> [TASK DETAILS]
In the data, find the word "sconce" and copy out every line that has it.

> [EXTRACTED DATA]
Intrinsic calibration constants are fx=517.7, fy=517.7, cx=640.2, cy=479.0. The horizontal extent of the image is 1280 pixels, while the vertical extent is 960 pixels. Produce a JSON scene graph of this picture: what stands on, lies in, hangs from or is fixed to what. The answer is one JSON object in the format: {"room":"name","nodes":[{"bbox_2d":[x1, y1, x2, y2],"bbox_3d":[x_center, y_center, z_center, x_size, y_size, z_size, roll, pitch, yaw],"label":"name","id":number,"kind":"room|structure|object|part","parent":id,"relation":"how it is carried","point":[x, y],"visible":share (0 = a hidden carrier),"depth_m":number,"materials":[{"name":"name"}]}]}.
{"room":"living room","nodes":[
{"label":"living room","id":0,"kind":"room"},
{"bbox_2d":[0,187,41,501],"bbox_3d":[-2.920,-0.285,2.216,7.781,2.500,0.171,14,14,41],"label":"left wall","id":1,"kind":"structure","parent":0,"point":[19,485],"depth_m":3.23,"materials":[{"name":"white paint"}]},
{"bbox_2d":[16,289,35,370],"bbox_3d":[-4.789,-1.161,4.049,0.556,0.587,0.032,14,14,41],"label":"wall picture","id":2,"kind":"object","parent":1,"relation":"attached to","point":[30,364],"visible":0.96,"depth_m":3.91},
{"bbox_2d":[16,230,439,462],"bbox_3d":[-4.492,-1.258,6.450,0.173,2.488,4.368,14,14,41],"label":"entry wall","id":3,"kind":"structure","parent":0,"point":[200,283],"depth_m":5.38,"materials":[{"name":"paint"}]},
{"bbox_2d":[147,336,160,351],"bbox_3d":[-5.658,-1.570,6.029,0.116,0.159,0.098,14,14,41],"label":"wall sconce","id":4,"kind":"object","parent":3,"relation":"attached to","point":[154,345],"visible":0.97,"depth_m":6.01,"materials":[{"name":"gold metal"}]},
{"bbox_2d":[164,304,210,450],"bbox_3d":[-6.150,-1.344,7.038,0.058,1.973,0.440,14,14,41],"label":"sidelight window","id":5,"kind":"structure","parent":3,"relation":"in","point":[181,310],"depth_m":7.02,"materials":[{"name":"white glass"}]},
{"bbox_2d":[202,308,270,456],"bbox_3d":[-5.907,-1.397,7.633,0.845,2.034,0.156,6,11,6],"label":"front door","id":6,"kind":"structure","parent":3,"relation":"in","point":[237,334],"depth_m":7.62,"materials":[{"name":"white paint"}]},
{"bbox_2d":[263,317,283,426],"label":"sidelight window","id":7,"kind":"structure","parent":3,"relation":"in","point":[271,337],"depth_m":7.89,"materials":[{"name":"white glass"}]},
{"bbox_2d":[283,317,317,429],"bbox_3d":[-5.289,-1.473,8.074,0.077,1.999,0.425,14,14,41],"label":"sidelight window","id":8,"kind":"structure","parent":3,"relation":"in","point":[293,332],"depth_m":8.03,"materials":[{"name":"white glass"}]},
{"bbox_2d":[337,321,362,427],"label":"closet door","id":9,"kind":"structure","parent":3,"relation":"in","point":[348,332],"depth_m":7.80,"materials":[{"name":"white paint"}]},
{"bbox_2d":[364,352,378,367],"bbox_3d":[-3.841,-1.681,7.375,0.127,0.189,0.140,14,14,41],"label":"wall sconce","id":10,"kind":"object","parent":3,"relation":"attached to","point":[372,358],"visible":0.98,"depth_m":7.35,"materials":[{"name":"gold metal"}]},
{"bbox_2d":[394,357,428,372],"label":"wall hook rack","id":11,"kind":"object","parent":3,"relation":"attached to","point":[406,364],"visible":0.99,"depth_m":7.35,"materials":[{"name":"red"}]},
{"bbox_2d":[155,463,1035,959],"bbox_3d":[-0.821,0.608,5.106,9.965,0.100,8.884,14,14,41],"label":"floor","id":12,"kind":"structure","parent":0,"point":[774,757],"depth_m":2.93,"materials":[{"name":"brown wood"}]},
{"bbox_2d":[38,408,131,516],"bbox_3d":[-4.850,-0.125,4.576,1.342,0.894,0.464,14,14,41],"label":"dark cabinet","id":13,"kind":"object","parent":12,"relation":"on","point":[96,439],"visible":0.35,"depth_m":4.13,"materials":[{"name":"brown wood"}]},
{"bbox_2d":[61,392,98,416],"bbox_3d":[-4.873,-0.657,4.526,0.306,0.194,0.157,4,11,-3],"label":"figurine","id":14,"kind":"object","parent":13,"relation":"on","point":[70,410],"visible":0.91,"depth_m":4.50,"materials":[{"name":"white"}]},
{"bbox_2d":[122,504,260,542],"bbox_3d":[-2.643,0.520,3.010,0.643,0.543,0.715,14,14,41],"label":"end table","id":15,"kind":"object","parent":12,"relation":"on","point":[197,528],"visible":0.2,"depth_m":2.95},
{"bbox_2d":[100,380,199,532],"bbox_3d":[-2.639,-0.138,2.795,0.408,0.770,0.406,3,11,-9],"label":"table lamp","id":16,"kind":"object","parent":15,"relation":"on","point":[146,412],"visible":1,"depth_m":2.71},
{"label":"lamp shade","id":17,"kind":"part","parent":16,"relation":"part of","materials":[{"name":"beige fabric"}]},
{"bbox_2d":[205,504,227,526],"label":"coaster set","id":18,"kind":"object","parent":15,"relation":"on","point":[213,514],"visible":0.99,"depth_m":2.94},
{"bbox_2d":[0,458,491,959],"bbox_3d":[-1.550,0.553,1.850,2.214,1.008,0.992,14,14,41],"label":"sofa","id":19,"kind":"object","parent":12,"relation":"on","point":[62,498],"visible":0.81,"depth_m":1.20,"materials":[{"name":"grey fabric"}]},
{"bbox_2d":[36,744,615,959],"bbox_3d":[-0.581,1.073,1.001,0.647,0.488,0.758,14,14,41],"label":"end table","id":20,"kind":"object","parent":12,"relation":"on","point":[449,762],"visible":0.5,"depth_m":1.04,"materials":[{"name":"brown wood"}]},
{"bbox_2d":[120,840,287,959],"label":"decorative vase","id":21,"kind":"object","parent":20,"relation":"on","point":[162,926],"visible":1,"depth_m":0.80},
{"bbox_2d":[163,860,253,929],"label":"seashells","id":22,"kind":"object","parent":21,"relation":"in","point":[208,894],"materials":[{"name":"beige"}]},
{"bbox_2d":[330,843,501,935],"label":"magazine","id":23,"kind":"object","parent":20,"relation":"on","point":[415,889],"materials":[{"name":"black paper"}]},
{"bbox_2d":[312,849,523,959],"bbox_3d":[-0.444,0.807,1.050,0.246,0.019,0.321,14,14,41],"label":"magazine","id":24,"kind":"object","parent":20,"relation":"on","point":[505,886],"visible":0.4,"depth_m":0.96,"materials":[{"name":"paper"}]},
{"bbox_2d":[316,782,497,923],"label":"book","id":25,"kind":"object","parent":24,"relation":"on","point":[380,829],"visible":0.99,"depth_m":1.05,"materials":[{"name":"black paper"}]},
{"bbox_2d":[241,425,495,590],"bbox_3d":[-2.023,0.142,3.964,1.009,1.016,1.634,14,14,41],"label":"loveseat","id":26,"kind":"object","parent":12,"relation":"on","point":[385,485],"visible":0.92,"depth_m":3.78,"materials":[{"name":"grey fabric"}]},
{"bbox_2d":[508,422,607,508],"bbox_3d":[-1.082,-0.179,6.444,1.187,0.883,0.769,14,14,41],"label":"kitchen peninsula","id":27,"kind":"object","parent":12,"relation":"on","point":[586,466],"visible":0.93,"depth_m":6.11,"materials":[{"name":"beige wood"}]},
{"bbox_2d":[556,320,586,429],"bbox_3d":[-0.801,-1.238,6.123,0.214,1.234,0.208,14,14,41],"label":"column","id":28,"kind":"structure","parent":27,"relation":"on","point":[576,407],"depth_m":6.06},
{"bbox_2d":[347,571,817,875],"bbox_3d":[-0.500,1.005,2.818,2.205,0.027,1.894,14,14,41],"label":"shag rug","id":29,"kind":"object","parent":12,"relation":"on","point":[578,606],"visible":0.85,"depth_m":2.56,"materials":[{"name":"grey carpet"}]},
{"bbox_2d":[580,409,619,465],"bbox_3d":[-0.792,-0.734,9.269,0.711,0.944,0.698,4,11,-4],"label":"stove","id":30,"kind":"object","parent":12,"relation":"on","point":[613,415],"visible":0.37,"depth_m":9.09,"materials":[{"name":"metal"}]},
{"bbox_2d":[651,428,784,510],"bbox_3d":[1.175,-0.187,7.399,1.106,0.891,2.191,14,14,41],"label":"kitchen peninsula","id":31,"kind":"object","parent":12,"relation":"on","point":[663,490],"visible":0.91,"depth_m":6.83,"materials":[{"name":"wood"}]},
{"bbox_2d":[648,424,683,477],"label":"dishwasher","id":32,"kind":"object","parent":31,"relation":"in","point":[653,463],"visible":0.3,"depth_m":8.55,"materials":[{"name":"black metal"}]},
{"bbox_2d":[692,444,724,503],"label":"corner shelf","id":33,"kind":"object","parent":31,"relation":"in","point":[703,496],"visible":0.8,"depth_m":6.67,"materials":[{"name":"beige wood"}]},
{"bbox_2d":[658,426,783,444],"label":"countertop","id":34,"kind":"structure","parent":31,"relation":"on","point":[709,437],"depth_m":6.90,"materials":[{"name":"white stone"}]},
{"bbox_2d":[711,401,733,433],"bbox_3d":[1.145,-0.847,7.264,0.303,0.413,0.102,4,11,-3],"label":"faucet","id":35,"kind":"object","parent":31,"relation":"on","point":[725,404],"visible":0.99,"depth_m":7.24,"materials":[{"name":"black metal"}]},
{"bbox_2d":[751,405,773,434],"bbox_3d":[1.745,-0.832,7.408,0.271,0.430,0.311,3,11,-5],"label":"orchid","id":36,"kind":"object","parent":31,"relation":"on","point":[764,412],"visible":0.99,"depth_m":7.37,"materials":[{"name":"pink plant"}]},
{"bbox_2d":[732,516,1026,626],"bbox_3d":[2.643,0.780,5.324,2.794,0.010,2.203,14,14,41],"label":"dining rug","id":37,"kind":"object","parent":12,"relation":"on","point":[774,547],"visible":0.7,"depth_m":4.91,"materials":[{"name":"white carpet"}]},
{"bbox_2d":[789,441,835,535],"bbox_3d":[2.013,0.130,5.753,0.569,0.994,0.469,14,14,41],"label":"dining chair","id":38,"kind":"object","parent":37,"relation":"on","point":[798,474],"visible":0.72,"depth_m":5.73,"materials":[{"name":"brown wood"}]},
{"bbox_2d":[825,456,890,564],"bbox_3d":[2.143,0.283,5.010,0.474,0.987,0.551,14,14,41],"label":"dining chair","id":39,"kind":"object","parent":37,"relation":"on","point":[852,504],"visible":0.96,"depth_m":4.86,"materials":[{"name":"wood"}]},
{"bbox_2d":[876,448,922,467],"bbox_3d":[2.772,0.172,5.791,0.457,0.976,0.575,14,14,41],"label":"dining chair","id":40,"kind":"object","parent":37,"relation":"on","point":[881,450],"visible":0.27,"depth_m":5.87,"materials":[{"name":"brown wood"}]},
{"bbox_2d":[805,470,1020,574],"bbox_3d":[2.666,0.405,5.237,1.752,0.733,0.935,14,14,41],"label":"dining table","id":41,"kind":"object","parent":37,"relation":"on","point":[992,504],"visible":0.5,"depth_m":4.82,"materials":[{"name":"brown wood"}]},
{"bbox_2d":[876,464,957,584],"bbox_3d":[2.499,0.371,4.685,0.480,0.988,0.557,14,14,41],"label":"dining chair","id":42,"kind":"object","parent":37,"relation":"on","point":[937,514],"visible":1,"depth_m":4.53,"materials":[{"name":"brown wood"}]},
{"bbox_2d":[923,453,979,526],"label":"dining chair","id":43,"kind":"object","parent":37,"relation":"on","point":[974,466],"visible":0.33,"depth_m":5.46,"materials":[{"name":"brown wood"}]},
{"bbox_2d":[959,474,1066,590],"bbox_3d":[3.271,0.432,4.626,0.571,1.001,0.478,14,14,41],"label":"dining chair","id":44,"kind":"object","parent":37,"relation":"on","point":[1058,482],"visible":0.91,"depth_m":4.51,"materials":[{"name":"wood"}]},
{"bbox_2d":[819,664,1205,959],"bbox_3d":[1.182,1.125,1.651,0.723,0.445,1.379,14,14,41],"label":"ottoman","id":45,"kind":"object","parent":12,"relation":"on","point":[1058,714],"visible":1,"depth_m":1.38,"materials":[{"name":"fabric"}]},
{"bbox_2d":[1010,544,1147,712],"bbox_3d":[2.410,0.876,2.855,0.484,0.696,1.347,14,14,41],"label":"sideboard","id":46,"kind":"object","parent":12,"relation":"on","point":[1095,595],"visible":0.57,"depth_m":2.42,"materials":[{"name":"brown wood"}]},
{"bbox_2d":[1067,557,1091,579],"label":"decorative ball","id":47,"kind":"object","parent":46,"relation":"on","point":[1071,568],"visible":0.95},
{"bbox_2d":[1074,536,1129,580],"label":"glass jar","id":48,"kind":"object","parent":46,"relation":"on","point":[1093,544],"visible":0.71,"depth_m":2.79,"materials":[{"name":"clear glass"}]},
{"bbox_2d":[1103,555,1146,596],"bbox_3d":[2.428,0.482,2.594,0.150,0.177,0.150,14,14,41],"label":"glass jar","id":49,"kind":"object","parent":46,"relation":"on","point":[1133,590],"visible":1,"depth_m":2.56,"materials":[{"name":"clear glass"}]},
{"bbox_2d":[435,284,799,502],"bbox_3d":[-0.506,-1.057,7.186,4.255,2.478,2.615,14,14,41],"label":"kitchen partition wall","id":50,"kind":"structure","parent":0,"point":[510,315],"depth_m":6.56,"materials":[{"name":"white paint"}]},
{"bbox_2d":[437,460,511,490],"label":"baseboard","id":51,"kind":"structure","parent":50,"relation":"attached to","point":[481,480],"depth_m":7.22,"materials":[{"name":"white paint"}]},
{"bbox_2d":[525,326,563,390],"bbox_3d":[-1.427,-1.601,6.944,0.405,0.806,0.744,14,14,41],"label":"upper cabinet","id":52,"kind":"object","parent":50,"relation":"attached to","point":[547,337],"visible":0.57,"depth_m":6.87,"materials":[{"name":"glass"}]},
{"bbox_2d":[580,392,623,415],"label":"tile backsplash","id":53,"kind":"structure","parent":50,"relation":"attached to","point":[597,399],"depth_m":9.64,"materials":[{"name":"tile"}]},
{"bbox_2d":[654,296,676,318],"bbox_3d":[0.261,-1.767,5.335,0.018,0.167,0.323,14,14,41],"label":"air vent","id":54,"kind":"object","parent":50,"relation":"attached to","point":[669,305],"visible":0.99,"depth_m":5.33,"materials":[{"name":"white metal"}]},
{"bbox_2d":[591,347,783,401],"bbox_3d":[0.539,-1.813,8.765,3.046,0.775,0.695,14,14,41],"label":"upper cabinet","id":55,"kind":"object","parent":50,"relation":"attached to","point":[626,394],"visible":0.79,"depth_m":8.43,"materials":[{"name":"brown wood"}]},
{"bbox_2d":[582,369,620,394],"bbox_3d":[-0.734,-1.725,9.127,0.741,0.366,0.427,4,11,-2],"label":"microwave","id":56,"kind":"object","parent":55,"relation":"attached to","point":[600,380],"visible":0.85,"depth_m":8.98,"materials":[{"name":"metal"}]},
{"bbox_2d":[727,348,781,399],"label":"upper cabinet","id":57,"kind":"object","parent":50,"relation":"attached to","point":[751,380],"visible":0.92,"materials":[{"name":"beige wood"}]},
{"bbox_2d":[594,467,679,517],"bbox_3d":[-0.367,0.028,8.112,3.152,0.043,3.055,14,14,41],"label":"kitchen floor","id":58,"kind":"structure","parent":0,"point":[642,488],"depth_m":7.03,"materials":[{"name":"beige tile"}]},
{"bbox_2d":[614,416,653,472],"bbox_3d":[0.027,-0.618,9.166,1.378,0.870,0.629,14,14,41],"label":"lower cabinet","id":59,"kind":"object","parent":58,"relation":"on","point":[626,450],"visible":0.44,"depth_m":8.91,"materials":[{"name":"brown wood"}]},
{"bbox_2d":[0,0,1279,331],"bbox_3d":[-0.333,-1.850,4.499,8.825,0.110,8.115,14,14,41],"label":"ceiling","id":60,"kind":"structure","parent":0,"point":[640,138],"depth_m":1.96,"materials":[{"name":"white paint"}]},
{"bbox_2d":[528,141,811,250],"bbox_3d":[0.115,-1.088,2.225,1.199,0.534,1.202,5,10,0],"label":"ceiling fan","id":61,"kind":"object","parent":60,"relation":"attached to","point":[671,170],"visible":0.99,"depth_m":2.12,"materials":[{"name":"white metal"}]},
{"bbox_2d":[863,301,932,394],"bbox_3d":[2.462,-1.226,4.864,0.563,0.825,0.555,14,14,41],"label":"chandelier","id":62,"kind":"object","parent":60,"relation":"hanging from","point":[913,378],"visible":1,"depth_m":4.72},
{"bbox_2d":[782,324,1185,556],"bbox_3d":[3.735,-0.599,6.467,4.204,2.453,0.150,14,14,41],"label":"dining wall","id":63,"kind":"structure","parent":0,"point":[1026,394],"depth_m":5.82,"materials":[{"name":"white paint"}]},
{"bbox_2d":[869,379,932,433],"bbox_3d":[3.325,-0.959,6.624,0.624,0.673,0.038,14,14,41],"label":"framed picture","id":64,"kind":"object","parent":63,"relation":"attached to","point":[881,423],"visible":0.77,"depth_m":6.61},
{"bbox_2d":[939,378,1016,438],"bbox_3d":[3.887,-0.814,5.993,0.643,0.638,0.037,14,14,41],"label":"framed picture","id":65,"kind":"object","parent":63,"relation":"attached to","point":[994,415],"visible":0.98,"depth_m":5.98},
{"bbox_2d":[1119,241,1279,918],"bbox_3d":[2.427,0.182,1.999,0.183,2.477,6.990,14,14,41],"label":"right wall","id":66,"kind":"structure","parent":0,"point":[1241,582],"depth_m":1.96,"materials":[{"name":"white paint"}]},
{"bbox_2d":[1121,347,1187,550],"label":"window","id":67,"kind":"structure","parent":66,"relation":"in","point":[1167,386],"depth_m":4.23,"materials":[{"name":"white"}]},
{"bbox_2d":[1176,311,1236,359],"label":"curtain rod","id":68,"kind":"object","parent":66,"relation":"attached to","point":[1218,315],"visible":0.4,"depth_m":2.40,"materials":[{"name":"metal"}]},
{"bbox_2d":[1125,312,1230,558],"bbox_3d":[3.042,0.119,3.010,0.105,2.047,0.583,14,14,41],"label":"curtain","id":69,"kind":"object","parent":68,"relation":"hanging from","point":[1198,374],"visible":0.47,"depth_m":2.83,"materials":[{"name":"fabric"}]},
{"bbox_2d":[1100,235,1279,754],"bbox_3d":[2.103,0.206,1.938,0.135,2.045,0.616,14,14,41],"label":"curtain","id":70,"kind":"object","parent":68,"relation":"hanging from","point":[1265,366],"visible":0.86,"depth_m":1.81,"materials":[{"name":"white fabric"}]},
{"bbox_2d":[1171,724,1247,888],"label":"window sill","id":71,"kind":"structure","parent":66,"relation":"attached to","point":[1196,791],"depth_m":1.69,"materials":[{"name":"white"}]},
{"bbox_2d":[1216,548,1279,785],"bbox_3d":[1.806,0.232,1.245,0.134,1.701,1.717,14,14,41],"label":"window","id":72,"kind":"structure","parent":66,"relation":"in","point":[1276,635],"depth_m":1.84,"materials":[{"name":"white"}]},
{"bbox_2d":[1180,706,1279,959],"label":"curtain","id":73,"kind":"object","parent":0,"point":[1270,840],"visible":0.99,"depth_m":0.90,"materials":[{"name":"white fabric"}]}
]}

> [SOLVED EXERCISE]
{"bbox_2d":[147,336,160,351],"bbox_3d":[-5.658,-1.570,6.029,0.116,0.159,0.098,14,14,41],"label":"wall sconce","id":4,"kind":"object","parent":3,"relation":"attached to","point":[154,345],"visible":0.97,"depth_m":6.01,"materials":[{"name":"gold metal"}]},
{"bbox_2d":[364,352,378,367],"bbox_3d":[-3.841,-1.681,7.375,0.127,0.189,0.140,14,14,41],"label":"wall sconce","id":10,"kind":"object","parent":3,"relation":"attached to","point":[372,358],"visible":0.98,"depth_m":7.35,"materials":[{"name":"gold metal"}]},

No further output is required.